Sir Simon Russell Beale. Picture by Peter Mould
Sir Simon Russell Beale. Picture by Peter Mould

Clara Wieck was one of the most important composers and pianists of the 19th century but for years her genius was concealed beneath the assumptions about the place of women in music within the early romantic period.

Beloved Clara draws on original letters and diaries, from those most intimately involved with the Schumann’s, to tease out the complex triangular relationship between Clara and Robert Schumann and their close friend Johannes Brahms.

Beloved Clara. Picture by Peter Mould

Beloved Clara. Picture by Peter Mould

That Clara worshipped her husband is not in doubt, it shines through her letters and her refusal of offers of marriage once Robert had died.

At the same time Robert – even if we can overlook the dreadful impact of his mental illness – regarded Clara both as a woman and his wife, as essentially a support to him and at times objected to her having a professional life of her own even when then needed the money.

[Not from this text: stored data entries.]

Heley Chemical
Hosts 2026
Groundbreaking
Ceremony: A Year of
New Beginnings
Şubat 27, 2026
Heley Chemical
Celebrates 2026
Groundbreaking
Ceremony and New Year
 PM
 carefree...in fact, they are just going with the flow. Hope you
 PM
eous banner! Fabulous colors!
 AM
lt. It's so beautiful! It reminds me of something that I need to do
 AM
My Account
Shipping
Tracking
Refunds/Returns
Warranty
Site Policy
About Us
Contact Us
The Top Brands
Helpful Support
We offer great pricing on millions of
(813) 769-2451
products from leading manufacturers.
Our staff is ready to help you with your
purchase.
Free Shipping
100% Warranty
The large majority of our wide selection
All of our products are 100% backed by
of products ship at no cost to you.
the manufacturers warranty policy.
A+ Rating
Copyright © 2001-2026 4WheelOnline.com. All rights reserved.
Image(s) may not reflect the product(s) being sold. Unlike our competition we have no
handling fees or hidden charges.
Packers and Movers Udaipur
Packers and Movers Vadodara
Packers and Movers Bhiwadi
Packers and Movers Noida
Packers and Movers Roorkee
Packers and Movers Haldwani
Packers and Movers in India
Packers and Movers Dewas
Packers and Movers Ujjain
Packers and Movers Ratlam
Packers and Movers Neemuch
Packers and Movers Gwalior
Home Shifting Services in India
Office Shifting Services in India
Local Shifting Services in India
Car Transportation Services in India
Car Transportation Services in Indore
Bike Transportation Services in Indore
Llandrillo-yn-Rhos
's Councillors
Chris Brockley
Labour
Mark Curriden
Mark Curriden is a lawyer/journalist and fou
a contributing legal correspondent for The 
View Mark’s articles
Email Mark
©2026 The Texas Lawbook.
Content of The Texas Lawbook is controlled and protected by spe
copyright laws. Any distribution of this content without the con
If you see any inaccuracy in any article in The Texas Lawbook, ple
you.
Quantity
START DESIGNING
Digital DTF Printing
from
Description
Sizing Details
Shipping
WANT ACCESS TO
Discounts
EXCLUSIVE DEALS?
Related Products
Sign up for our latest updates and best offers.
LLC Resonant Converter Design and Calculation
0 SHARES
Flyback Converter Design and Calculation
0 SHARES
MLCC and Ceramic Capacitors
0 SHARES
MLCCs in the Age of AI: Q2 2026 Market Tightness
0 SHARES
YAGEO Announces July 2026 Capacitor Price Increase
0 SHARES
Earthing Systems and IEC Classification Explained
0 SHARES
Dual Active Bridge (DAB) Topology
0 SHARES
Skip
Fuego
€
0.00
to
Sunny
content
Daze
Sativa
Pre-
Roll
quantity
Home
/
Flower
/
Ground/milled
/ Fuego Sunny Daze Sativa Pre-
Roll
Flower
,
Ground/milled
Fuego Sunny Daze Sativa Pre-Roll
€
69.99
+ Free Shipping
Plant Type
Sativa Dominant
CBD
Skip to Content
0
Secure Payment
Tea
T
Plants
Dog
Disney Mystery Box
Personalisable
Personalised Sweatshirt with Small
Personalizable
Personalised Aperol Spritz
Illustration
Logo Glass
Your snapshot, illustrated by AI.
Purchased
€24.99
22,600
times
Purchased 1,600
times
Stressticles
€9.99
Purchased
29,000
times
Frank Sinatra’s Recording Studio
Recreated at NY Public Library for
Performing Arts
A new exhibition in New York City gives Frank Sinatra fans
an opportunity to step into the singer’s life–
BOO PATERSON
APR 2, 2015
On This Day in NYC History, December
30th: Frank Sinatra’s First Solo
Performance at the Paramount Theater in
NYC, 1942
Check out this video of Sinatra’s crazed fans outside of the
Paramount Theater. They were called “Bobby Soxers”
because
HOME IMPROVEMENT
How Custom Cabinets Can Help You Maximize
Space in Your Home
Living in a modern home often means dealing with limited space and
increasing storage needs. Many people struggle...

All this is couched and supported by short piano works that go a long way to help us understand the complexity and intimacy of the unfolding story. Early works by Schumann, easily linked to Mendelssohn who knew both of them in their early years, gave way to more demanding works by the young Brahms, and it is his works which dominated the second half.

That the evening draws to a close with Liszt’s glorious arrangement of Schumann’s Widmung was moving and entirely fitting.

Lucy Parham. Picture by Peter Mould

Lucy Parham. Picture by Peter Mould

In a comfortably domestic setting Lesley Sharp and Simon Russell Beale bring not only the Schumann’s to life but Brahms and other members of the close family. Their ability to create warmth and intimacy was constantly moving, and the complexity of emotional response throughout was far more engaging than any simple retelling of a love story.

To give us time to digest and meditate on the letters and diary extracts Lucy Parham played 15 short pieces, carefully chosen to reflect the narrative rather than simply fill in the gaps and these proved to be highly apt throughout.

The afternoon was a fund-raising – and awareness-raising – event for the development of the HIPCC as it takes its programme forward to develop educational outreach for young people in the 1066 area, and a new range of events in spring 2020.

The afternoon was very well supported – rightly so given the quality of the performers – and bodes very well for the programme next year.